Authors’ note: The opinions expressed in this column are those of the authors and do not necessarily reflect the views of the European Central Bank. The authors would like to thank Matteo Bugamelli and Paloma Lopez-Garcia for their useful comments, and Benjamin Bluhm and Matteo Iudice for their research assistance.
Bartelsman, E, J Haltiwanger and S Scarpetta (2013), “Cross-Country Differences in Productivity: The Role of Allocation and Selection," The American Economic Review 103(1): 305-34.
Haltiwanger, J (2011), "Firm dynamics and productivity growth", EIB Papers 5/2011, European Investment Bank.
Lopez-Garcia P, F di Mauro and the CompNet Task Force (2015), “Assessing EU competitiveness: The new CompNet micro-based database”, ECB Working Paper Series no. 1764.
Restuccia, D and R Rogerson (2008), “Policy Distortions and Aggregate Productivity with Heterogeneous Establishments”, Review of Economic Dynamics 11(4): 707–20.
1 The micro sample includes firms with more than 20 employees in order to ensure better comparability.
2 “Stressed economies” refers to the Eurozone countries that either are/were participating in a financial assistance programme (e.g.
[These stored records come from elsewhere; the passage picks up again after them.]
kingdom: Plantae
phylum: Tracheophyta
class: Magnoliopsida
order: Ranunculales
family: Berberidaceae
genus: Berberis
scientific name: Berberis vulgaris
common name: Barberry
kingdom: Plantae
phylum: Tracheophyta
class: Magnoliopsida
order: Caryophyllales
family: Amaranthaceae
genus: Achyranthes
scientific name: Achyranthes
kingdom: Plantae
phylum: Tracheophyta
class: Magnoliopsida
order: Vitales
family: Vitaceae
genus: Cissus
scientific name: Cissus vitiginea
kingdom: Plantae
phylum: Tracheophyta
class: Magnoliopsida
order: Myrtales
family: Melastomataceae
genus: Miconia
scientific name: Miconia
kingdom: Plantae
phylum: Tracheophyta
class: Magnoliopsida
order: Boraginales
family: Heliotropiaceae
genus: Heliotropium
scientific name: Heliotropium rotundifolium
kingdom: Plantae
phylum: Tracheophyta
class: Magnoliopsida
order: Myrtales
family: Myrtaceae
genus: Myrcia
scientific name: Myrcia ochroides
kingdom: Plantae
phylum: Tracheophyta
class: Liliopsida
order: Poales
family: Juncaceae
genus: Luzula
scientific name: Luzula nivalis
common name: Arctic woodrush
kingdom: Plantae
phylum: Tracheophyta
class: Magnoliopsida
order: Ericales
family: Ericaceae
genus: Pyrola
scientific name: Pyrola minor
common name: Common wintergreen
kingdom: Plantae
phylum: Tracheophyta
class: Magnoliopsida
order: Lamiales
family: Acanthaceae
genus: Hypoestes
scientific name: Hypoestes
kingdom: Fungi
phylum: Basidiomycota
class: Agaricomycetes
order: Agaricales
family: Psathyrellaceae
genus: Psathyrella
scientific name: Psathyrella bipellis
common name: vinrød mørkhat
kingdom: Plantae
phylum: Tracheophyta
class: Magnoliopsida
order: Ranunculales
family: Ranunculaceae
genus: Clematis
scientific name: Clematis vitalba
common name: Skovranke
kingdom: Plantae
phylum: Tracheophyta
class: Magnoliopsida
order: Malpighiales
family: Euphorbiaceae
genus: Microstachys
Spain) or, as in the case of Italy and Slovenia, have macroeconomic imbalances that the European Commission has labelled as “excessive”. These countries also experienced significant market turbulence from 2010 until at least the summer of 2012. According to this definition, the other Eurozone stressed economies, on which this column does not focus because of lack of micro data, are Cyprus, Greece, Ireland, Latvia and Portugal.